When you create a clif function or you get a builder you need to give a notion
of endianness if not more platform information. Corresponds to LLVM which has
datalayout at the top of every file. Don't think that this will break things
other than that it's an API change which you should already know.
* uweigand - Confused about how other IRs have been created from the start for a
particular target and will build different IR for different targets. Have to
know the target for the IR to do anything with it anyway. Need to keep
specifying the same target when working with the same file. Or LLVM annotates
at the top. Sometimes datalayout also has target too. Having an interpreter
which doesn't know the intended target will really fully work even if
endianness is fixed. Won't there be other reasons?

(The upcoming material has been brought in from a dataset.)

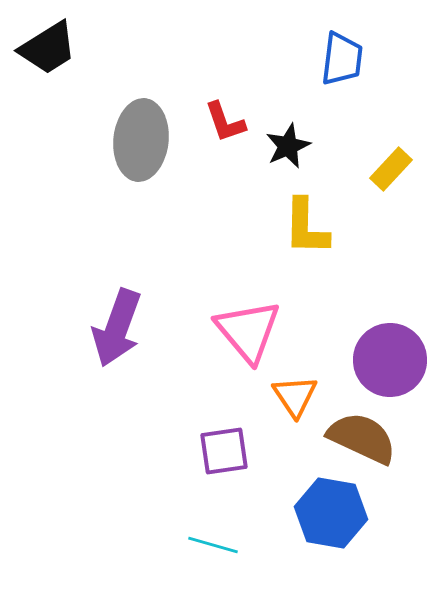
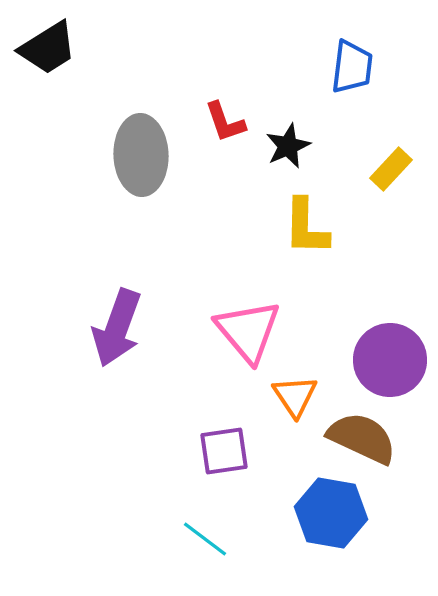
blue trapezoid: moved 10 px right, 8 px down
gray ellipse: moved 15 px down; rotated 8 degrees counterclockwise
cyan line: moved 8 px left, 6 px up; rotated 21 degrees clockwise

* cfallin - one distinction is that the specific target is less important and
more important about details like endianness. Native loads/stores defined by
this. Pointer width can also be important. If you give me x86 IR it should be
possible to in theory compile on a 64-bit big-endian system with byteswaps?
* uweigand - don't have a full overview of the IR, but wondering if we have
things like pointer offsets which changes offsets and such?
* cfallin - not in the same way of LLVM, the code producer might assume this and
we may want to check. How would this work. If we're lowering heap_addr on
64-bit system from IR targeted from 32-bit system maybe...
* uweigand - the specific question seems fine here, tried last year and it
seemed possible. Lots of code to change though, including code outside of the
Cranelift repository.
* cfallin - no API stability right now though. Folks here produce clif IR so
this would impact you. Providing endianness to a builder isn't the biggest
dealbreaker though since it's often ...
* fitzgen - to what uweigand said, the front/middle generate different IR
depending on the backend. Are we doing this today in Cranelift? All else being
equal it would be nice if we always generated the same IR. Some issues with
endianness though. I liked you recent comment of setting the endianness once
and still a tri-state native option, but native is explicitly defined. If the
declaration of what native is the only thing that's different that seems like
a nice property.
* uweigand - to clarify I wasn't referring to Cranelift, referring to compilers
like gcc/LLVM where it generates different IR since IR already encodes
features like the calling convention, struct sizes, etc.
* cfallin - we don't have calling convention details but we do have struct
layout depending on what the producer is doing. No concept of struct in
cranelift, but we do have producers that compile structs. Pointer-width fields
have different sizes.
- acrichto - wasmtime has platform dependent things for VMContext yeah
- afonso - control type for stack\_addr and such is pointer type
- cfallin - if you use 32-bit on 64-bit should be compiled correctly? Would be
nice to be independent but there's lots of details
- fitzgen - imagining on the cranelift-wasm frontend it's the same
- cfallin - I think it's already true except argument loads/stores?
- uweigand - other way around. All loads/store have explicit endianness. More
places "leave native" than use little. Most probably use little-endian though
since it's wasm.
- cfallin - almost have this property nick? maybe don't enforce?
- fitzgen - we have environment traits which customize things we want different.
Not mad about hook points for those using the frontend. If cranelift-wasm
decides to ask about the current platform and change the lowering that feels
bad.
- cfallin - agreed that's bad. This should be used to make behavior
deterministic. Don't have other platform-specific properties.
- bjorn3 - how test native loads/stores?
- cfallin - different tests? No duplication? Not sure I understand.
- cfallin - other points? Ok sounds like a reasonable approach, Afonso would you
like to try this?
- afonso - Will probably need guidance but happy to try.
#### Status
- cfallin: ISLE!
- uweigand: s390x - final patches merged and testsuite passes out-of-the-box. PR
to add s390x to CI. As we were speaking the run finished!
- akirilov: looking into pointer authentication support and code branch target
indication. These two are related. Just starting to working on an RFC since
this will probably merit discussions.